Österreich, Italien, Frankreich, Spanien, Marokko – und jetzt stehen wir wie zwei alte Straßenköter kurz vor der Westsahara, die Nase im Wind, der Blick irgendwo zwischen Hoffnung und Staub.
Heute bläst er wie ein Verräter.
Wind, der dir den Schlaf aus dem Schädel zieht und den Sand in jede Ritze deiner Existenz drückt.
Aber 20 bis 25 Grad – Afrika ist gnädig zu uns.
Zumindest klimatisch.
Der Rest ist wie immer: roh, ehrlich, ungekämmt.
Wir haben Marokko nicht gelesen wie ein Reiseführer. Wir haben es gefressen.
Staubig. Ungeschönt.
Wir sind den Trans-Morocco Trail gefahren. www.transmoroccotrail.org
Nicht brav von vorne bis hinten. Aber gute zweitausend Kilometer davon, mit allem, was dazugehört:
Steinpisten wie Folterwerkzeuge,
Wadis wie Lügen, Sand, der dich auslacht, wenn du denkst, du hast gewonnen.
Wir sind durch Länder gefallen
wie durch zu große Hemden.
Keins hat richtig gepasst, aber jedes hat uns ein anderes Gesicht gezeigt.
Italien roch nach Espresso und Abschieden,
Frankreich nach Gleichgültigkeit,
Spanien nach Salz, Rost und zu vielen Versprechen.
Und Marokko…
Marokko ist ein Schlag ins Maul und eine Umarmung zugleich.
Wir standen an Stränden, so weiß,
dass selbst die Toten leuchteten.
Alle hundert Meter ein Delfin,
als hätten sie sie für Touristen hingelegt – „Hier, guck, Afrika kann auch traurig.“
Der Alte hat sie begraben.
Ohne Foto.
Man muss nicht alles besitzen,
nur weil man es gesehen hat.
Wir haben uns durch Steinpisten geprügelt, Steine so groß wie Kinderköpfe, Staub in den Zähnen,
Sand in der Seele, und irgendwo dazwischen eine Karre, die kämpft wie wir.
Lager kaputt.
Ersatzteile falsch.
Finger schwarz.
Geduld am Anschlag.
Ich habe Expeditionsmobile gesehen, Häuser auf Rädern,
in denen das Leben innen stirbt,
während draußen Afrika schreit.
Ich weiß jetzt:
Ich will kein Wohnzimmer auf vier Achsen.

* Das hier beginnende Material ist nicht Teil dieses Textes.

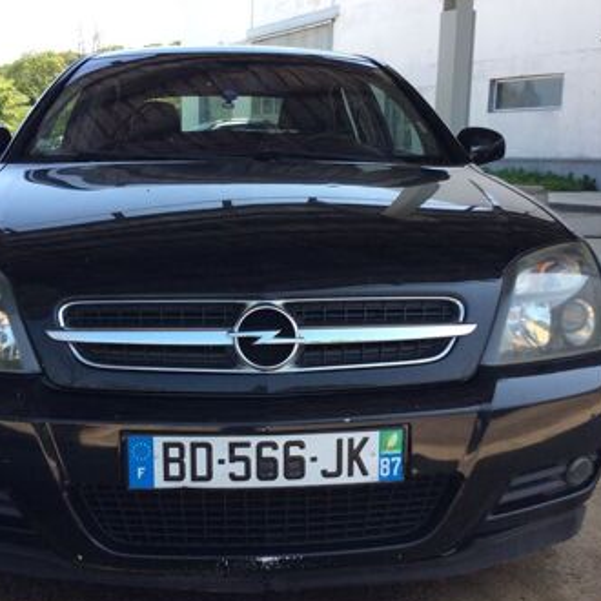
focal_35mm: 41
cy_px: 311
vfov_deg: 40.9
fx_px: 805
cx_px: 246
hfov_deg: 40.8
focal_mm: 3.3
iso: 32
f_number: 2.4
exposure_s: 1/316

Ich will Dreck unter den Nägeln
und den Himmel als Decke.
Und jetzt kommt das Nächste.
Mauretanien.
Nicht als Abenteuer.
Sondern als Wahrheit.
Eine Wüste,
so still, dass du deine eigenen Fehler atmen hörst.
Weiten, in denen du verschwindest, ohne dass dich jemand vermisst.
Und Armut.
Keine Instagram-Armut.
Keine romantische Hütten-Scheiße.
Echte.
Kinder mit Augen wie offene Fragen.
Männer, die aussehen, als hätte sie das Leben im Stehen geprügelt.
Frauen, die nicht hoffen, sondern funktionieren.
Das kommt.
Mit voller Wucht.
In den nächsten Wochen.
In den nächsten Monaten.
Ich schlafe schlecht seit zwei Jahren. Manchmal gar nicht.
Manchmal mit der Erinnerung als Bleidecke.
Aber jeden Morgen fahre ich los,
weil Stillstand gefährlicher ist als jede Piste.
31 Tage.
5.700 Kilometer.
Weit über 3.000 davon auf dem Rücken Marokkos.
Und jetzt Afrika in seiner nacktesten Form vor uns.
Die Westsahara liegt vor uns
wie ein offenes Kapitel ohne Seitenzahlen.
Der Wind sagt nichts, aber er lacht.
Und ich auch.
Nicht weil alles gut ist.
Sondern weil ich noch da bin. Und mein treuer Reisebegleiter Castor auch.